Al termine della stagione delle piogge, con la rinnovata disponibilità di cibo ha inizio la stagione riproduttiva. Il nido, a forma di coppa, viene costruito dalla femmina nel mezzo dei cespugli ed arbusti, alle più disparate altezze da terra. Come materiali di costruzione per la struttura esterna vengono usati ramoscelli e crini vegetali, mentre il rivestimento interno è costituito da lanuggine vegetale. Tale rivestimento è molto accurato per garantire il necessario isolamento termico durante le ore notturne quando la temperatura si abbassa fino a raggiungere temperature anche sotto lo 0.

Vengono deposte solitamente 4/5 uova di colore azzurro-verdognolo con le tipiche macchie brune concentrate sulla parte ottusa. I piccoli nascono dopo 13 giorni di incubazione e restano nel nido per ben tre settimane in modo da riscaldarsi tra loro il più lungo possibile, alimentati da entrambi i genitori che, per reperire i semi immaturi necessari all’alimentazione del pullus sono costretti a esplorare zone molto vaste. Le lunghe ali del Negrito sono caratteristiche di un eccellente volatore e lo aiutano in questo compito arduo. I gruppi si formano al termine del ciclo riproduttivo e si sfaldano solo all’inizio del successivo.

Il Negrito in ibridazione

Il Negrito è un uccello magnifico che ti seduce al primo sguardo, con quel nero corvino spezzato dal lipocromo giallo delle barrature alari tipiche, anche, del nostro cardellino; con il passare degli anni, ceppi sempre più consolidati ci hanno permesso di ammirare, nelle varie mostre, splendidi ibridi.

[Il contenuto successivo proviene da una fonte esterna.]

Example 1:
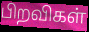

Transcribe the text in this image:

பிறவிகள்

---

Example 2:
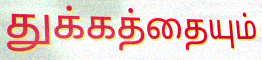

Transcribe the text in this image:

துக்கத்தையும்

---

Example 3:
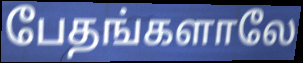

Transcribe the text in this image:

பேதங்களாலே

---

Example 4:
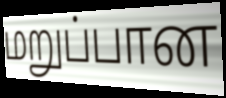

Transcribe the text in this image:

மறுப்பான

Ma andando con ordine, come non ricordare i tentativi pioneristici nella speranza di ottenere l’ambito “canarino nero”? Si tentò di percorrere la stessa strada intrapresa con lo Spinus cucullatus, vera chimera degli allevatori del Serinus canaria, ricerca mai venuta meno, basti pensare ai monomelanici dei giorni nostri.

I sogni svanirono ben presto; infatti, gli F1 ottenuti si rivelarono per lo più sterili. Alcuni testi riportano la notizia di uova feconde dopo il terzo anno di età, troppo poco per poter lavorare in maniera concreta.

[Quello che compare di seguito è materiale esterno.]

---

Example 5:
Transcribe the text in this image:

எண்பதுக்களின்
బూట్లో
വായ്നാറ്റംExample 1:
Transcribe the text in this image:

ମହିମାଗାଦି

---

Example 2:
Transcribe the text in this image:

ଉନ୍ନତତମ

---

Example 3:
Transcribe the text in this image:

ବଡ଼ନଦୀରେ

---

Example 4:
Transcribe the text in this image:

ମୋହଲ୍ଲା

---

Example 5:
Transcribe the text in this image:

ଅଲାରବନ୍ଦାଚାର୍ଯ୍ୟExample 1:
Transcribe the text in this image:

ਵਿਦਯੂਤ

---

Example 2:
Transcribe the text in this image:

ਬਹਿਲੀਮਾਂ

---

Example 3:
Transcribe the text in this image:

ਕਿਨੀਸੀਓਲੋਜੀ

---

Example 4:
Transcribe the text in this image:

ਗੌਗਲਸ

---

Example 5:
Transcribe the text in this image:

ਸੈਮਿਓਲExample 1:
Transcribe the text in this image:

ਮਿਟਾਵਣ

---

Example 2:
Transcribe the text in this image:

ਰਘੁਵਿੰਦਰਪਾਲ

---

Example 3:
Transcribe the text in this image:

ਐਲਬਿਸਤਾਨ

Si pensò in seguito di passare dal cardinalino e, visto il numero importante di soggetti fecondi, in ambedue i sessi si ottennero R3/R4 molto melanizzati, ma dopo alcuni anni anche questo progetto naufragò.

Abbandonato il sogno del canarino nero, con il passare degli anni e con una scelta sempre più oculata della femmina di canarino da utilizzare, apparvero i primi soggetti con un cappuccio nero, privo di infiltrazioni, più o meno esteso. Il Serinuscanaria dona ai soggetti un ottimo disegno dorsale, sempre ben visibile e marcato; sarà presente la barratura alare gialla e risulteranno molto apprezzati anche i soggetti ardesia, ottenuti con una canarina nero bianco dominante, ex ardesia, ed i più recenti diluiti ottenuti con la canarina Jaspe.